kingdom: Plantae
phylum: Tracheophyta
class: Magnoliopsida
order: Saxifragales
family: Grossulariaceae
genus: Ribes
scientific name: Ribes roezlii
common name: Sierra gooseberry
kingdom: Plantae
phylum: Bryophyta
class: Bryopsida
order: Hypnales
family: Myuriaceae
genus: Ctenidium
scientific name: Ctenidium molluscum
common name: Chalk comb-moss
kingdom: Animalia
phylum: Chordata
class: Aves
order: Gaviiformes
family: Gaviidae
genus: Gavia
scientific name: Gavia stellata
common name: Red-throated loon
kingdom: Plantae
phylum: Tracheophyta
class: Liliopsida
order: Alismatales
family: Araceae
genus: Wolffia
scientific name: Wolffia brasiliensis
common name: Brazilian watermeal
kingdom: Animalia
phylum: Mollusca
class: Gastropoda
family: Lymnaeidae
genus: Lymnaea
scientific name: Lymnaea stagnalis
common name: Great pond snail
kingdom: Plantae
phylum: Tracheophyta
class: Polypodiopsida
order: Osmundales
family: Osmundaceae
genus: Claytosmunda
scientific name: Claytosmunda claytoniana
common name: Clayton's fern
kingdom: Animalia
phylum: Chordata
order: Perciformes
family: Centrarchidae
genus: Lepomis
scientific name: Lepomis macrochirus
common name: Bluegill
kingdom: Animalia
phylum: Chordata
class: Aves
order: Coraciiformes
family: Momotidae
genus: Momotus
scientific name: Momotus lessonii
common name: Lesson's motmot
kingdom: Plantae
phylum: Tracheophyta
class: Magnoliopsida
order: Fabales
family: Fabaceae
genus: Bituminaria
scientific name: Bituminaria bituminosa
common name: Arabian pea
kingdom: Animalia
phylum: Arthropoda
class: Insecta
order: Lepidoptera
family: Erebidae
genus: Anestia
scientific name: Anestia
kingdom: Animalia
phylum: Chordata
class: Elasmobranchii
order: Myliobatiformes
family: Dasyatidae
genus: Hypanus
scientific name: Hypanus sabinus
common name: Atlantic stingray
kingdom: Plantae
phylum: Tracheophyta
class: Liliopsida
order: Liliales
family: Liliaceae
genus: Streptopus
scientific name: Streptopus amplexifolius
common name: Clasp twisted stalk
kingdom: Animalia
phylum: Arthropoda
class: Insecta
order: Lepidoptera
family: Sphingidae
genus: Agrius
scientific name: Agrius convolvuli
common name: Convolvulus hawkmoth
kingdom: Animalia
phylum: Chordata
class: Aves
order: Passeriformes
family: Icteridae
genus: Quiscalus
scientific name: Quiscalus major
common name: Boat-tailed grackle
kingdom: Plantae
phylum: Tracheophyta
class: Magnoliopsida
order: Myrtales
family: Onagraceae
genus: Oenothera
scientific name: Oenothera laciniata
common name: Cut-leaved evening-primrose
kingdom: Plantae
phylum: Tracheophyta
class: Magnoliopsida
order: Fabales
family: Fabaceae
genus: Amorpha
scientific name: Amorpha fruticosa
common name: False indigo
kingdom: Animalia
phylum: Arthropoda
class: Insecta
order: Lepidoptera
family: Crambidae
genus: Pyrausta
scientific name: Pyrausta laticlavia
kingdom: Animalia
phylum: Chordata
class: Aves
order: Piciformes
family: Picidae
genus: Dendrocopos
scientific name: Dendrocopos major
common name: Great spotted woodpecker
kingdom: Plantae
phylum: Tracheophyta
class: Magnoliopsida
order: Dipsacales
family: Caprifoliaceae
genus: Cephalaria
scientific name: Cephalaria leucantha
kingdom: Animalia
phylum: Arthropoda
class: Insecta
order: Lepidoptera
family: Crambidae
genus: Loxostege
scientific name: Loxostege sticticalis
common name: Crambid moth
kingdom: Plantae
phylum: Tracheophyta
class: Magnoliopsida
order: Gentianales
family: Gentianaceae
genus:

- - - - -

- **EXERCISE INSTRUCTIONS**
Reproduce the entries from the line with "scientific name: Oenothera laciniata" to the line with "scientific name: Loxostege sticticalis", replacing "common name" with "vernacular name" and leaving everything else unchanged. Give only those lines.

- **TASK RESULT**
scientific name: Oenothera laciniata
vernacular name: Cut-leaved evening-primrose
kingdom: Plantae
phylum: Tracheophyta
class: Magnoliopsida
order: Fabales
family: Fabaceae
genus: Amorpha
scientific name: Amorpha fruticosa
vernacular name: False indigo
kingdom: Animalia
phylum: Arthropoda
class: Insecta
order: Lepidoptera
family: Crambidae
genus: Pyrausta
scientific name: Pyrausta laticlavia
kingdom: Animalia
phylum: Chordata
class: Aves
order: Piciformes
family: Picidae
genus: Dendrocopos
scientific name: Dendrocopos major
vernacular name: Great spotted woodpecker
kingdom: Plantae
phylum: Tracheophyta
class: Magnoliopsida
order: Dipsacales
family: Caprifoliaceae
genus: Cephalaria
scientific name: Cephalaria leucantha
kingdom: Animalia
phylum: Arthropoda
class: Insecta
order: Lepidoptera
family: Crambidae
genus: Loxostege
scientific name: Loxostege sticticalis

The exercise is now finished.